# [TESTO FORNITO]
------------------------------------

Un melanconico ottimismo
Una “svolta” nella produzione letteraria di Romano Cammarata segna il breve romanzo Violenza, oh cara, apparso nel 1986. Dalle pagine autobiografiche Dal buio della notte, dalla raccolta poetica Per dare colore al tempo, trascrizione lirica del primo libro, egli approda, così, alla narrativa.
La vicenda è collocata in una città anonima: Agostino Bertoni, un onesto pensionato, benché innocente, viene coinvolto in una vicenda giudiziaria, perché assurdamente accusato di essere stato complice di un sequestro di persona. Convinto di subire una violenza dalla giustizia (oltre a quella già subita dalla vita, con la morte della moglie che lo ha costretto a vivere in solitudine, con la compagnia di una cagnetta bastarda) rifiuta di difendersi e di collaborare col giudice che lo accusa; a costui, anzi, chiede di provare la sua innocenza. (Alla violenza del destino, che gli ha tolto la moglie, egli non ha saputo ribellarsi, si ribella, ora, alla violenza degli uomini, a suo modo.)
Nella narrazione si inseriscono, intanto, vari personaggi; i quali, attraverso un inquieto, imprevedibile dipanarsi di eventi, tutti legati alla violenza, contribuiscono a sciogliere l’intreccio dell’azione con una soluzione inattesa.

------------------------------------

# [RECORD ARCHIVIATI]
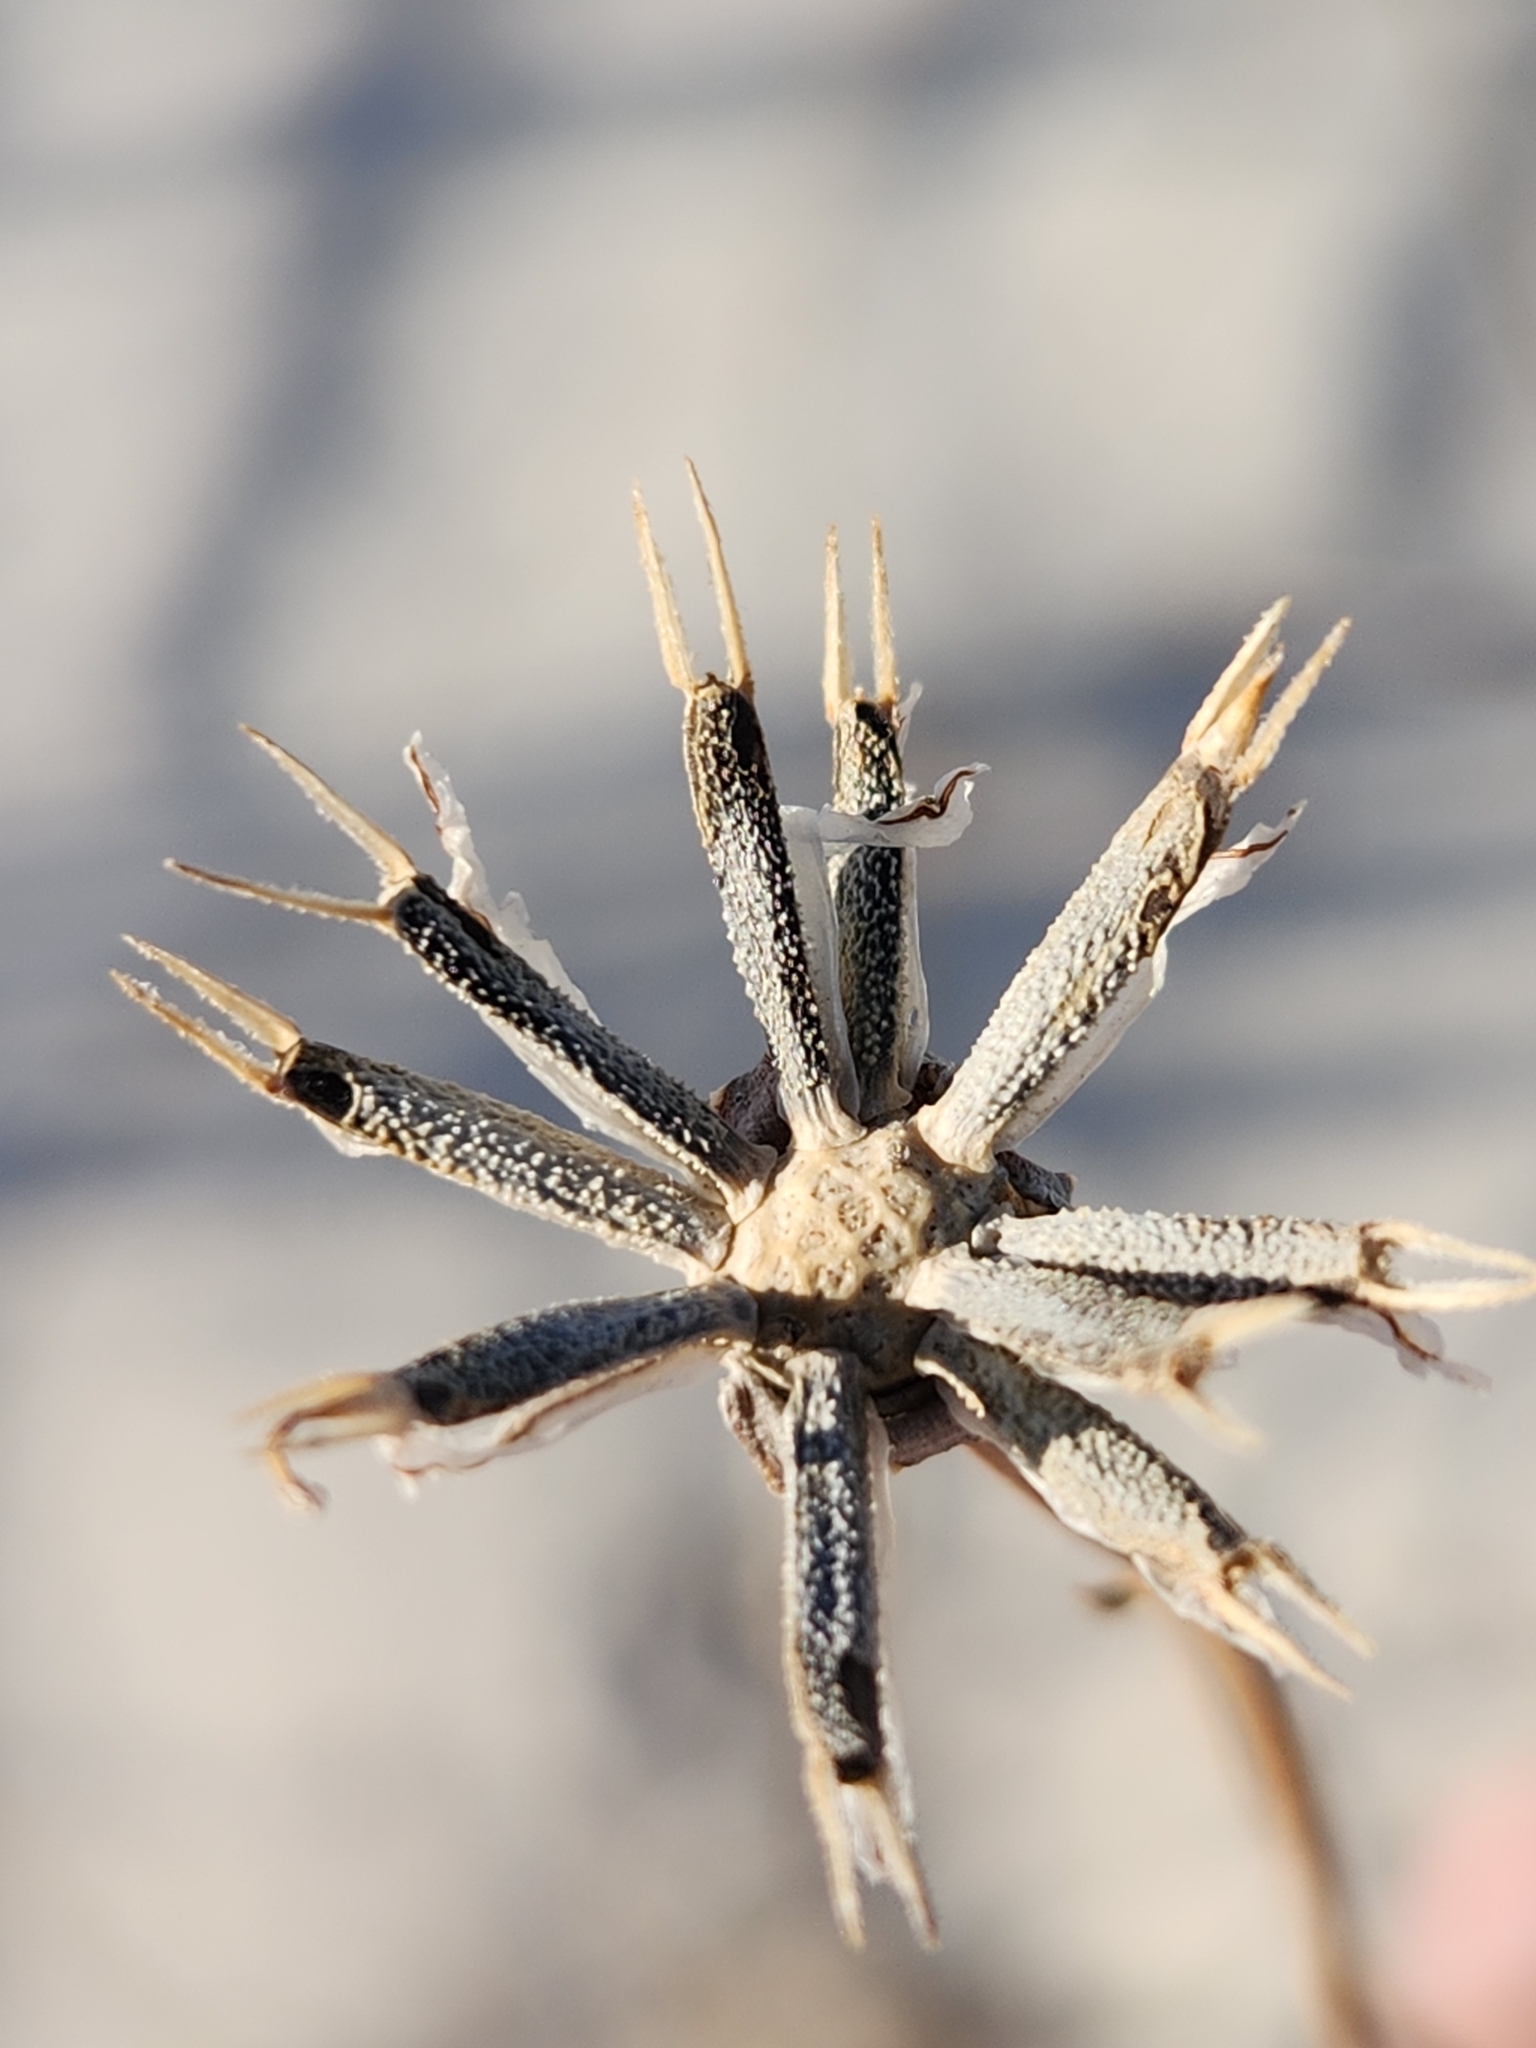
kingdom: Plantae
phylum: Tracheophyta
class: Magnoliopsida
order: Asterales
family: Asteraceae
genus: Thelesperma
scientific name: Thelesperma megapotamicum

------------------------------------

# [SFIDA]
Riporta parola per parola il tratto del testo sul romanzo Violenza, oh cara che va da "Nella narrazione si" fino a "una soluzione inattesa.".

# [SOLUZIONE]
Nella narrazione si inseriscono, intanto, vari personaggi; i quali, attraverso un inquieto, imprevedibile dipanarsi di eventi, tutti legati alla violenza, contribuiscono a sciogliere l’intreccio dell’azione con una soluzione inattesa.